Learn How Japanese Candlestick Patterns Show a Story of Trading Opps

9 min read

Hi traders,

Are you struggling to use candlestick patterns in an effective way? Although candlestick are very popular at the moment, not everyone is able to use them to the max.

This article explains how candlestick patterns can become an useful and powerful trading tool. They can be used as a stand alone indicator or in combination with other trading tools and indicators.

It also emphasizes practical applications of candlesticks, assuming that reader is familiar with basic patterns. For the basics, check out our basic guide.

Reading the Story

Candlesticks tell us a story about price in general whereas the candlestick patterns inform us of something specific, a warning perhaps. Each candlestick reveals information about the development of the story but it’s the patterns that make us traders alert for potential trading opportunities.

The story unfolds on multiple time frames, too. In trading it’s always good to make multiple time frame analysis to gain an understanding of the entire story, not only one chapter. For example, if a candlestick pattern appears on higher time frames, then it can a benefit to enter the market in lower time frames. That way we can improve our risk-reward ratio and we can get further confirmation or cancellation of trade.

Lets provide an example. Below is example how candlesticks tell us a story of what happened and what may happen.

Here is one way to read this chart with candlesticks. Let’s start with the left side of the chart:

  1. The uptrend begins with a Hammer, which is then followed by a Dragonfly doji indicating a signal of indecision. This indecision indeed caused a period of price consolidation (sideways movement). So supply and demand are at the moment roughly in balance.
  2. Also notice how doji high and low became resistance and support. Price went above and below resistance line (blue) and support line (red) but it did not manage to close beyond support and resistance lines (zone 1) in two occasions. Candles which did close just beyond support have large wick which indicated rejection. Side trading continued.
  3. Just before price start to fall there is candle which wick is above other wicks. It could be variation of shooting star, but there is sideway trading instead up trend before the candle appears. Technically Shooting stars should appear after an uptrend so one can argue that this isn’t a real shooting star. That said, the candle certainly looks like a shooting star (so it have our attention), and it clearly show rejection from higher levels where weren’t any trading for a while, at least 12 candles.
  4. Next candle is bearish. That is further clue that trend may change. Than second strong bearish candle breaks the Doji support level (Doji low, red line zone 1) and price starts to fall.


Let’s continue with the middle left side of the chart:

  1. The downtrend pulled away from the 21 ema… but eventually price made a retracement back to the 21 ema zone, which is now a resistance are. This is where shooting star 1 appears. The combination of a bullish candle (white), shooting star and bearish candle (black) form the Evening star pattern. Technically there should be gap between white candle and shooting star. But because of high liquidity in Forex market that kind of gap is very rare.
  2. The downtrend continues until a Hammer pattern appears that breaks the previous 2 bottoms. The Hammer low can act as support, which indeed held in this case.

☆ ☆ ☆ ☆ ☆

List every named candlestick pattern that the candlestick article mentions in its chart walkthrough.

☆ ☆ ☆ ☆ ☆

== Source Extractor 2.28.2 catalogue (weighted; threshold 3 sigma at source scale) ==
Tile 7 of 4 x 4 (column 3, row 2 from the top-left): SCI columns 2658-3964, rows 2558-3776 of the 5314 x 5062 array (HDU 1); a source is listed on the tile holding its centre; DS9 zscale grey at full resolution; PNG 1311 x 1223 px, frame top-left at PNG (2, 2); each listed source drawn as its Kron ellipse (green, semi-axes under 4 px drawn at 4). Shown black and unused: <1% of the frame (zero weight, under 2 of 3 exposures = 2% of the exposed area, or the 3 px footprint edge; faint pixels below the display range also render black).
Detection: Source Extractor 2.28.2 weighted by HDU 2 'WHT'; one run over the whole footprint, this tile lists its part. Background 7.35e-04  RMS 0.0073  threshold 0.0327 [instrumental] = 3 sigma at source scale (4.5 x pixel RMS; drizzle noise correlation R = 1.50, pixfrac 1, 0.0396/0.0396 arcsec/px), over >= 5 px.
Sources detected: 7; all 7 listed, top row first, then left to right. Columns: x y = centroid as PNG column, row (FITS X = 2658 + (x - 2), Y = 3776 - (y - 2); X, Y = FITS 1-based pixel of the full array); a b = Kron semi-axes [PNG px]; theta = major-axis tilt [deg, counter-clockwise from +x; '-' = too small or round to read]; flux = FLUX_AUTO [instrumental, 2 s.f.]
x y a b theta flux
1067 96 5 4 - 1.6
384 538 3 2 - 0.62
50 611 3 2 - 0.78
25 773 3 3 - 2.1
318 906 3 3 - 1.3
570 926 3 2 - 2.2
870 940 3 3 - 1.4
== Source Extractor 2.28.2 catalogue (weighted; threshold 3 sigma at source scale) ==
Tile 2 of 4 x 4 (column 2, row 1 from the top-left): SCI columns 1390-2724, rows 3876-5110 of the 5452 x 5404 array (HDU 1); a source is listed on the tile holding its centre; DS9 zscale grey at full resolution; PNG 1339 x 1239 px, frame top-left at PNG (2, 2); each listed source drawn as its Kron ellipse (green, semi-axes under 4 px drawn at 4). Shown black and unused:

☆ ☆ ☆ ☆ ☆

**Solution for this problem**
Hammer, Dragonfly doji, Shooting star, Evening star